## PROBLEM
In the listing below, arrange everything from the line containing "pose: elev=30.2 azim=187.6" down to the end of the listing as a numbered list, omitting blank lines. Leave the pictures out of the answer.

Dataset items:
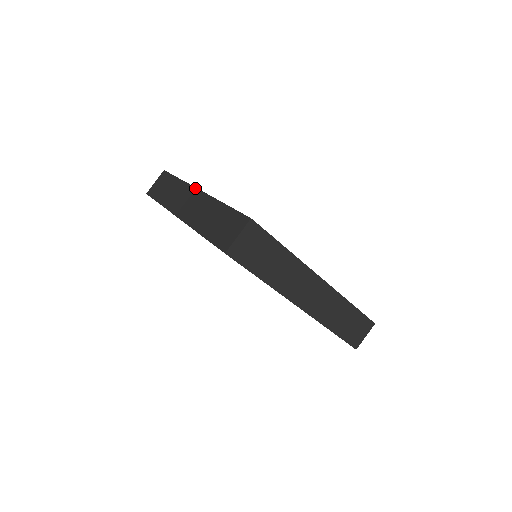
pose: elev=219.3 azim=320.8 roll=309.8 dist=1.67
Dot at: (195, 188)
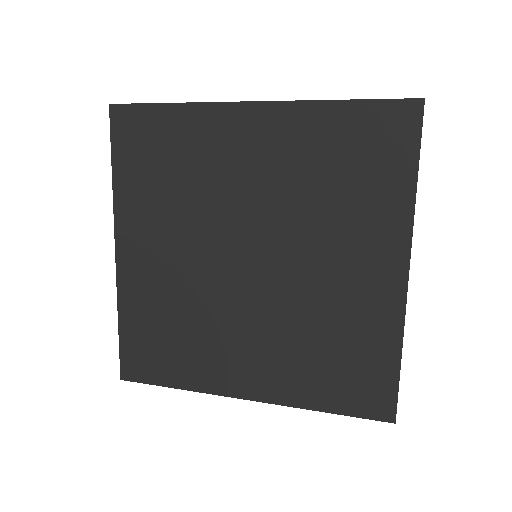
Dot at: occluded
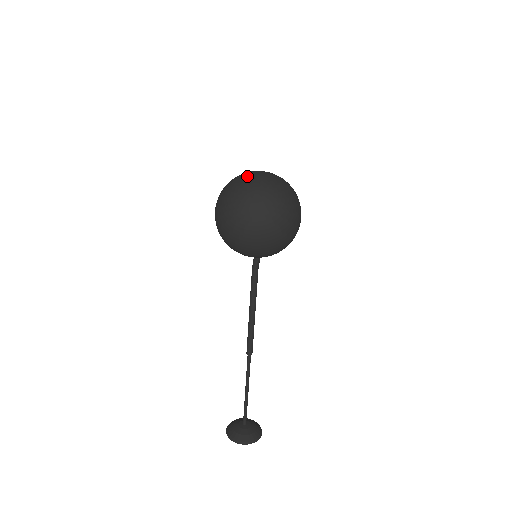
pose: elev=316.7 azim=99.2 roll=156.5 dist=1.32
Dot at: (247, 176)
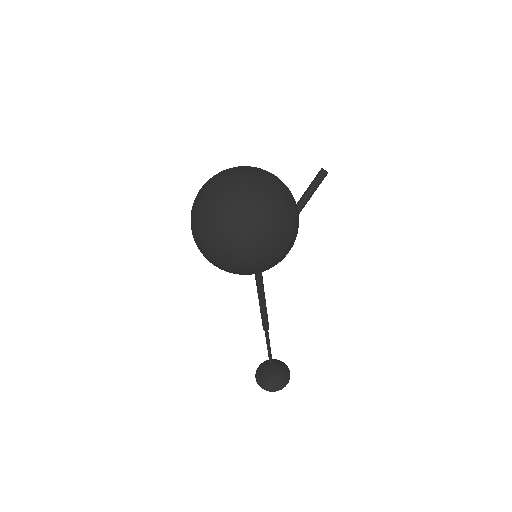
Dot at: (216, 181)
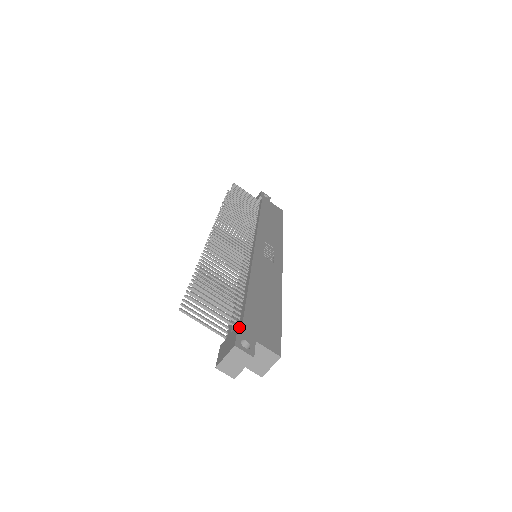
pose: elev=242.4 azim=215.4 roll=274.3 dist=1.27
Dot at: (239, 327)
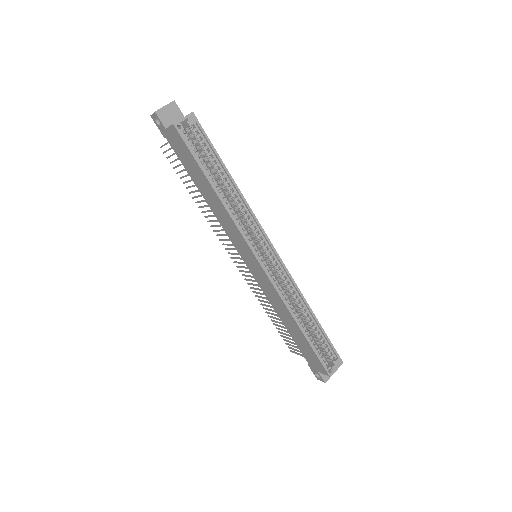
Dot at: occluded
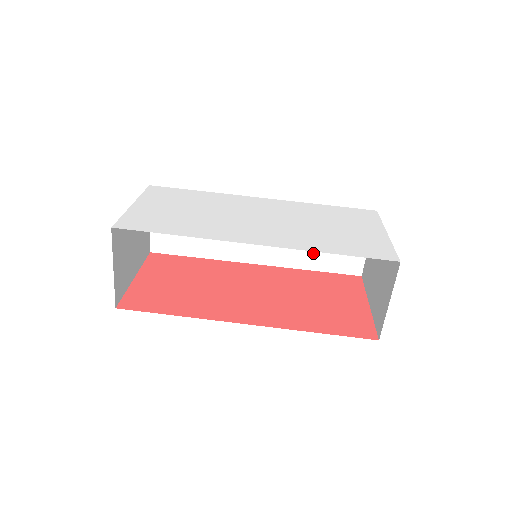
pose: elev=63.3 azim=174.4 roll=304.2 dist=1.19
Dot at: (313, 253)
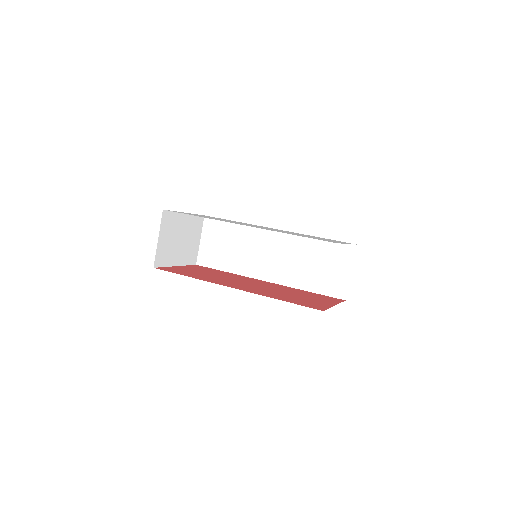
Dot at: (308, 276)
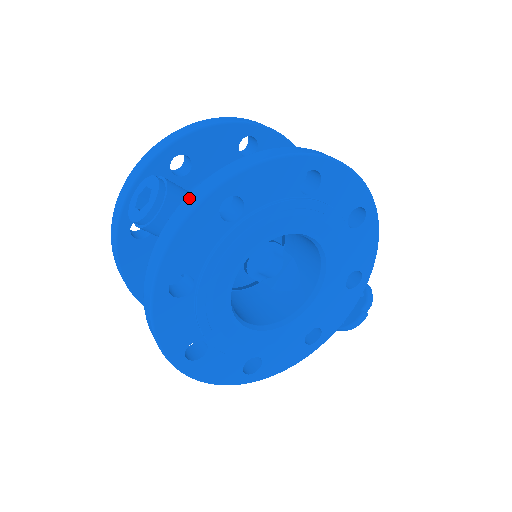
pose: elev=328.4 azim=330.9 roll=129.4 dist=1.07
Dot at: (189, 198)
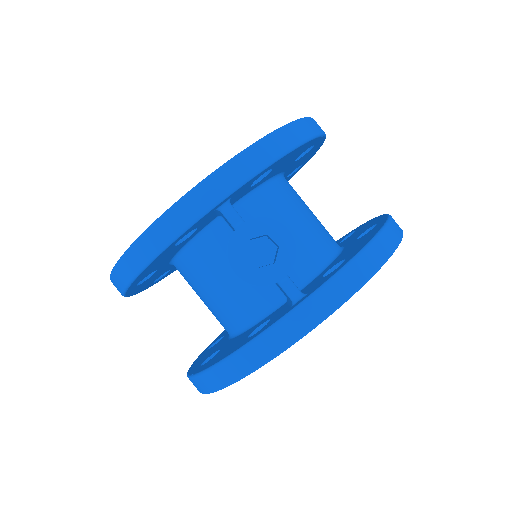
Dot at: (336, 285)
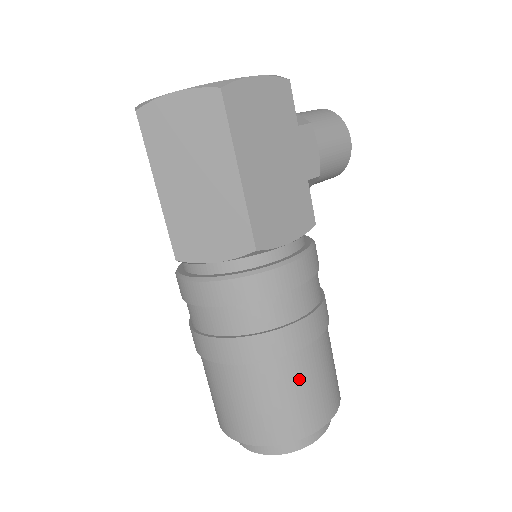
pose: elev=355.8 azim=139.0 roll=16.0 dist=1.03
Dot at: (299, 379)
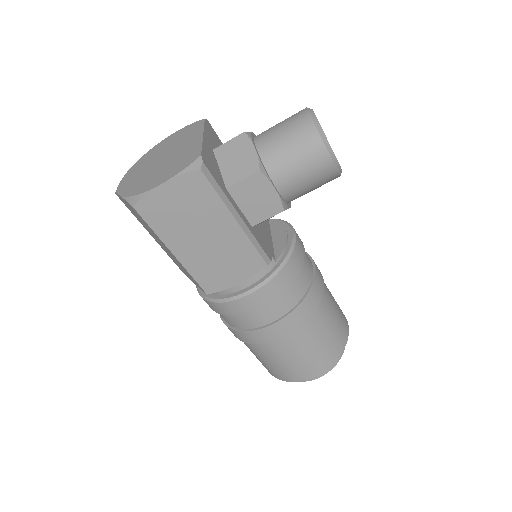
Dot at: (277, 355)
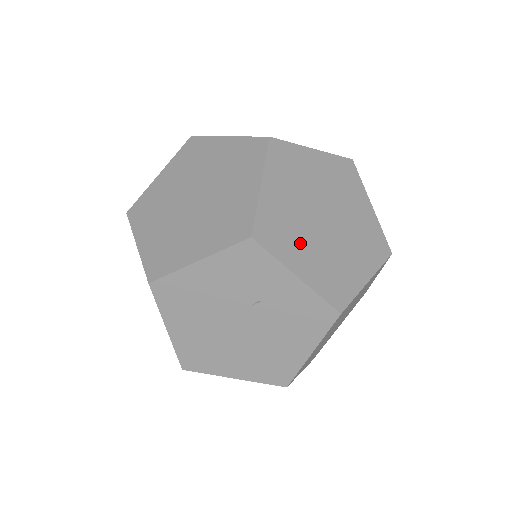
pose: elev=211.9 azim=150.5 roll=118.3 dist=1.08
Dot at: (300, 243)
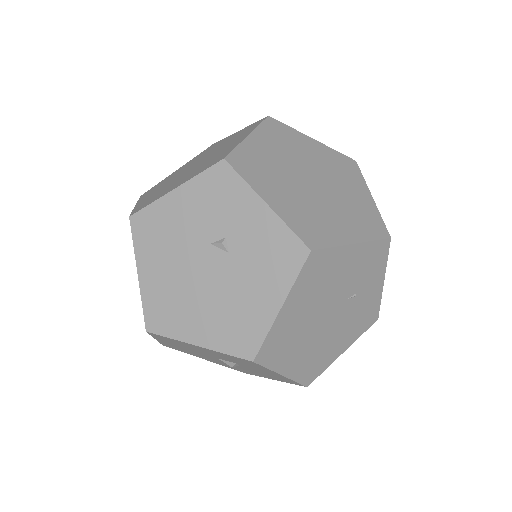
Dot at: occluded
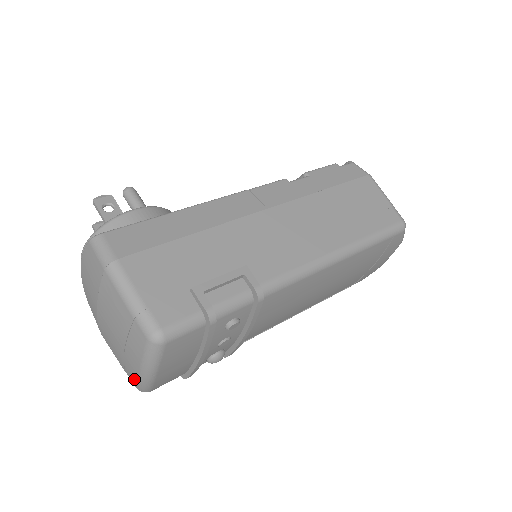
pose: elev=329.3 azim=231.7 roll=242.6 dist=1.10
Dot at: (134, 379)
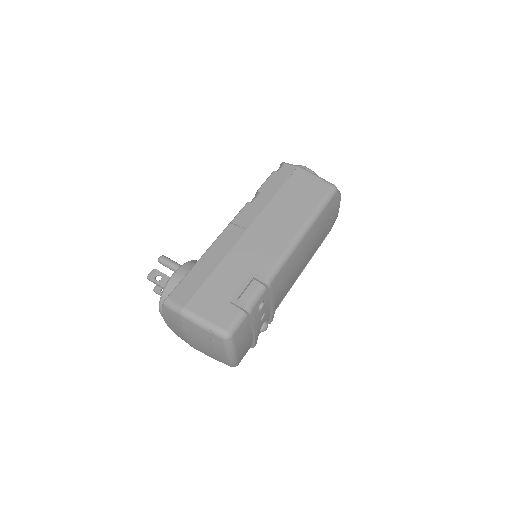
Dot at: (226, 363)
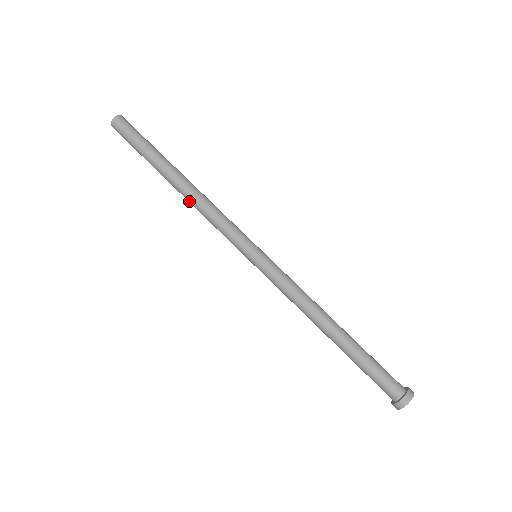
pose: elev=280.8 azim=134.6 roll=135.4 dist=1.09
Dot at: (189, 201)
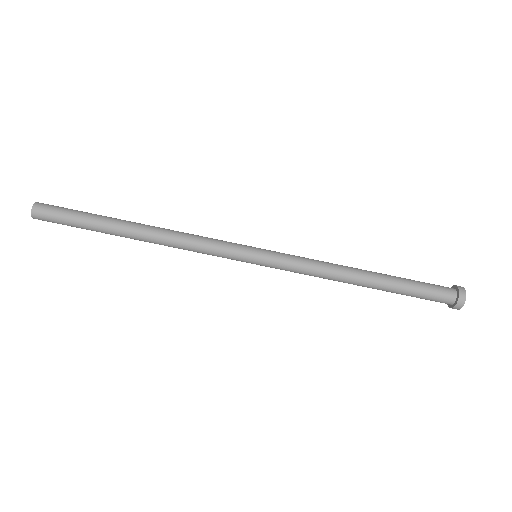
Dot at: occluded
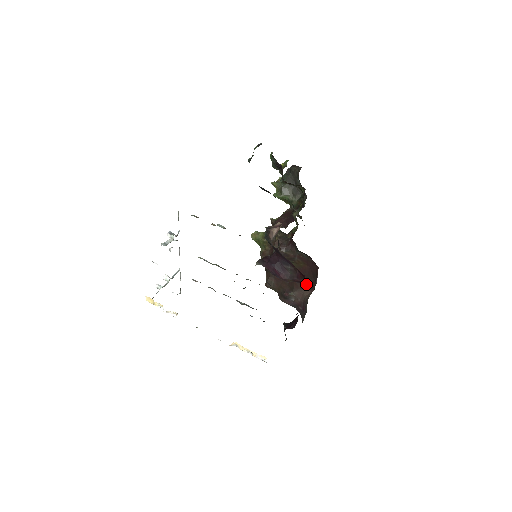
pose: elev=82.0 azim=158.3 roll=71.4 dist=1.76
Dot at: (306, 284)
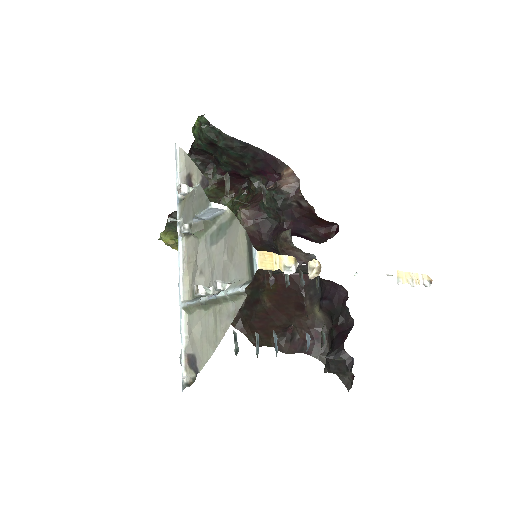
Dot at: (296, 305)
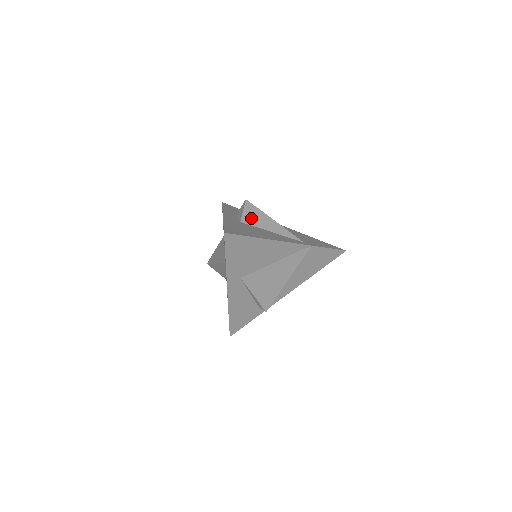
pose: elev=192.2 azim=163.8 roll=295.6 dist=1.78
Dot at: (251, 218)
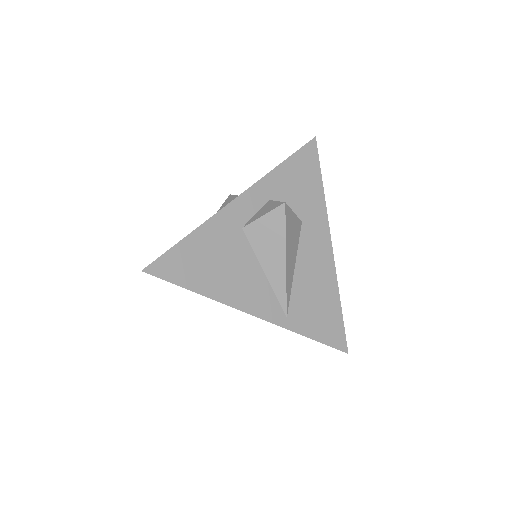
Dot at: (261, 234)
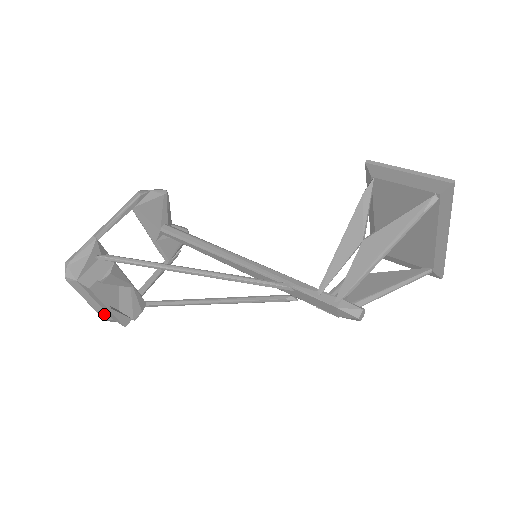
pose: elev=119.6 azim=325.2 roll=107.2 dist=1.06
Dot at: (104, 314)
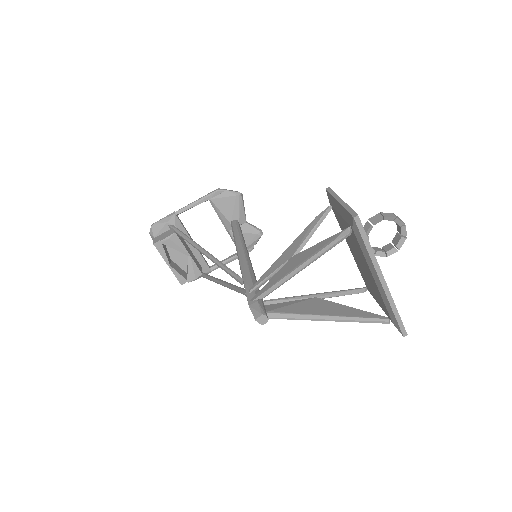
Dot at: occluded
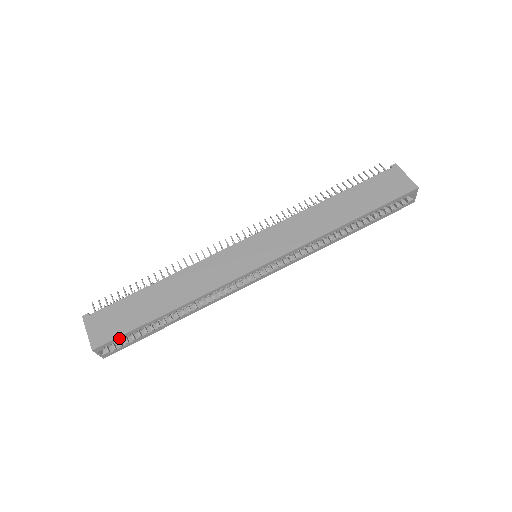
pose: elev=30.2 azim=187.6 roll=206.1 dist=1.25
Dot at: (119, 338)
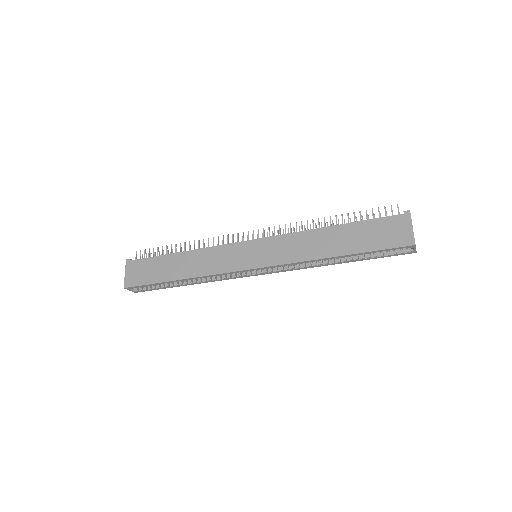
Dot at: (142, 286)
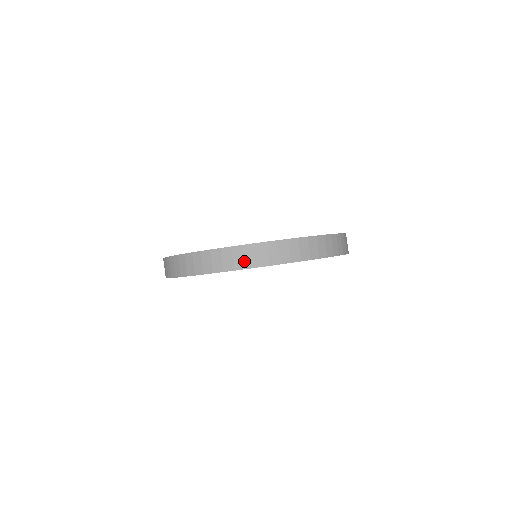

## THE RESULT
1. pose: elev=30.2 azim=187.6 roll=206.1 dist=1.25
2. Dot at: (119, 338)
3. Dot at: (142, 286)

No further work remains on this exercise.